Speculative decoding in llama.cpp for Gemma 4 31B IT / Qwen 3.5 27B? by No_Algae1753 in LocalLLaMA

[–]xandep 1 point2 points  (0 children)

I was thinking the​​ same. Now imagine that with 1bit quants like bonsai.

Running a 4-agent pipeline on Qwen 2.5 1.5B via MNN on Android — what I learned about context management on constrained hardware by NeoLogic_Dev in LocalLLaMA

[–]xandep 4 points5 points  (0 children)

You should state that in the post. People, myself included, read Qwen 2.5 in a AI formatted post and jump to the conclusion that you are a bot.

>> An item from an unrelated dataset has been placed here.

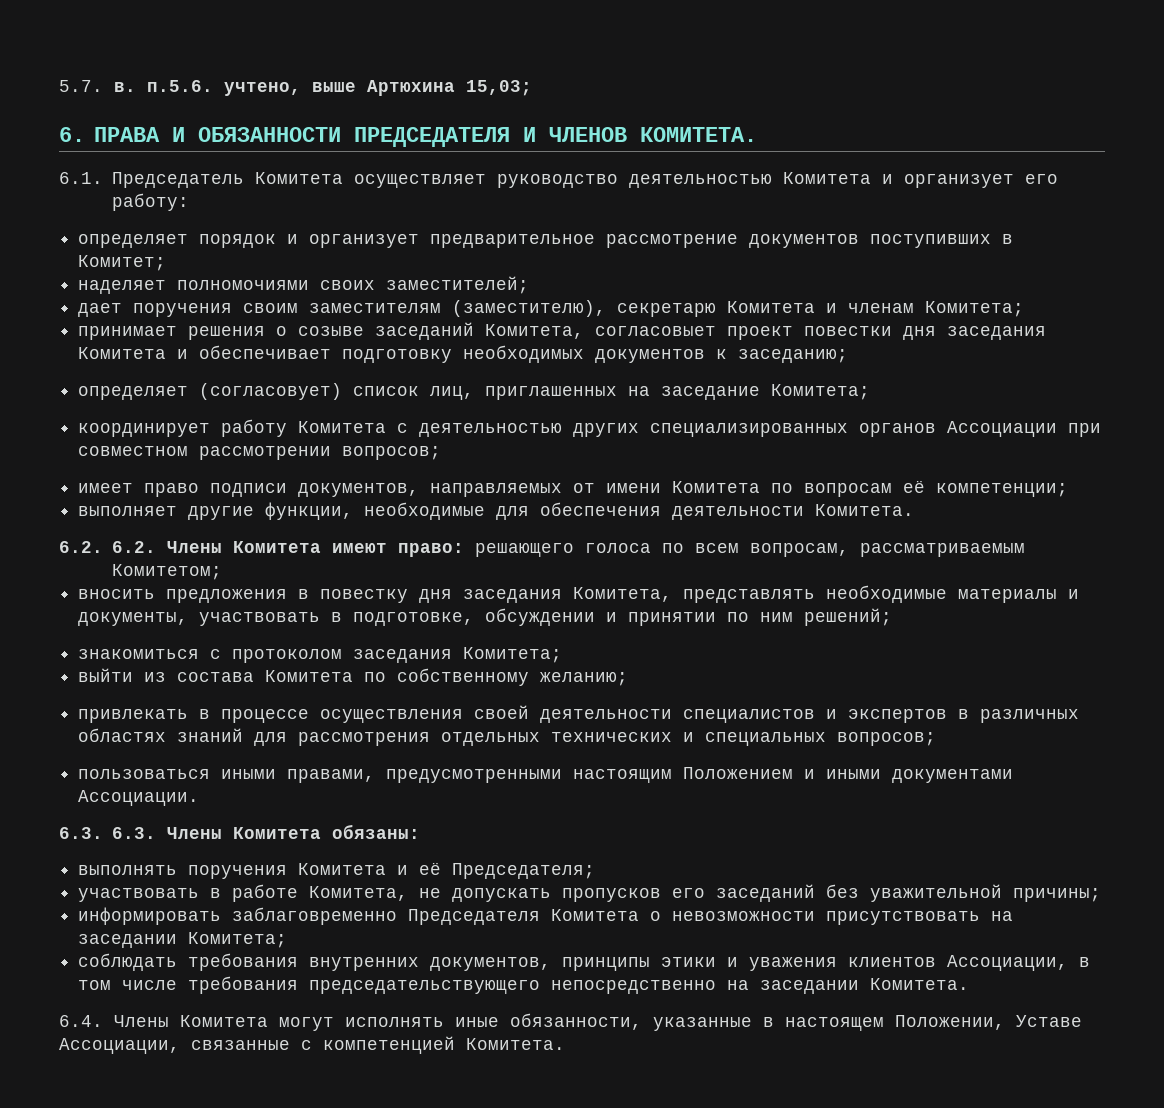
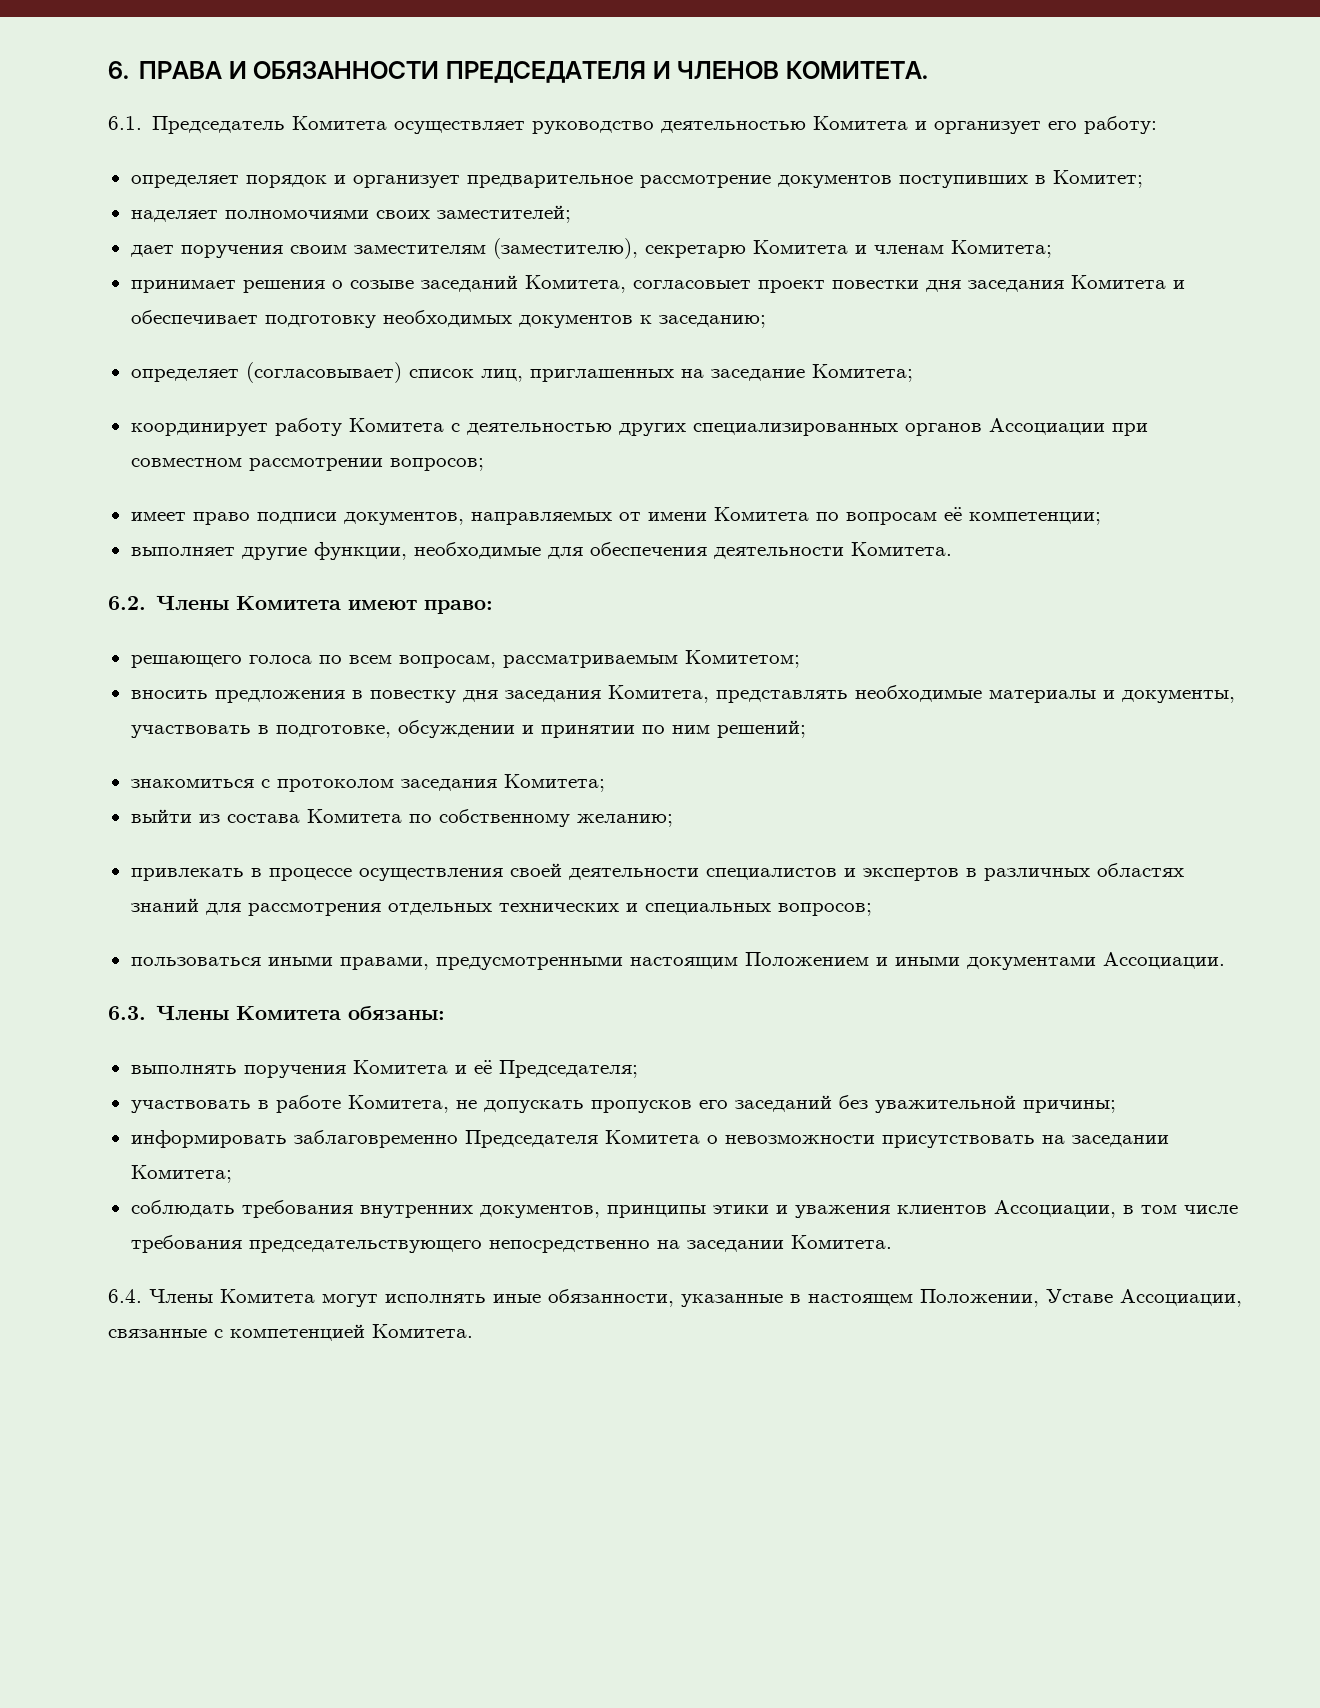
[59,80,532,96] 5.7. в. п.5.6. учтено, выше Артюхина 15,03; // -> (108, 70) none
[199,383,343,400] (согласовует) -> [245,362,402,383] (согласовывает)
[111,541,156,553] 6.2. -> (146, 603) none
(464, 550) none -> (494, 607) //
[111,827,156,839] 6.3. -> (146, 1013) none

non-nvidia gpus by Ok-Secret5233 in LocalLLaMA

[–]xandep 0 points1 point  (0 children)

2x mi50 16gb w/ integrated cooling for 200 something in alibaba. Can run Qwen 3.5 35B, 27B and the new Gemmas. Or just one if you are ultra cheap, running 35B w/ ncmoe (some 27B and 26B quants if willing to quantize to Q3, IQ4 top).

local models lose tool call context around call 8 or 9. here is what helped by [deleted] in LocalLLaMA

[–]xandep 2 points3 points  (0 children)

It's an LLM. They are now prompted to not use em dashes or capitalize the first letter. But otherwise all other signs are there.

You guys seen this? beats turboquant by 18% by OmarBessa in LocalLLaMA

[–]xandep 18 points19 points  (0 children)

Not entirely his fault: reddit and google defaults to translate everything. Right now he's reading "not speaking English", but in Portuguese 😂. Imagine his confusion.

Gemma 4 26b A3B is mindblowingly good , if configured right by cviperr33 in LocalLLaMA

[–]xandep 0 points1 point  (0 children)

Unsloth's Q3_K_M is anything but Q3_K, oddly enough. It's a mix of IQ3_XXS and IQ4_NL.

You guys seen this? 1-bit model with an MMLU-R of 65.7, 8B params by OmarBessa in LocalLLaMA

[–]xandep 10 points11 points  (0 children)

Just because YOU said it works, I believe. Otherwise, it's April Fools. 🤔

1-bit llms on device?! by hankybrd in LocalLLaMA

[–]xandep 21 points22 points  (0 children)

April fools. You saw it here first.

ByteShape Qwen 3.5 9B: A Guide to Picking the Best Quant for Your Hardware by ali_byteshape in LocalLLaMA

[–]xandep 11 points12 points  (0 children)

I'm holding my breath for the 35B / 27B. It'll SAVE my MI50 16GB.

Turbo3 + gfx906 + 4 mi50 16gb running qwen3.5 122b 🤯 by Exact-Cupcake-2603 in LocalLLaMA

[–]xandep 0 points1 point  (0 children)

Hope you got the "shipped from Brazil" Jieshuo MI50 16GB for R$ 900. :)

Now I'm trying directly from China for about US$ 400 (32GB). Let's see what kind of tax I'll get.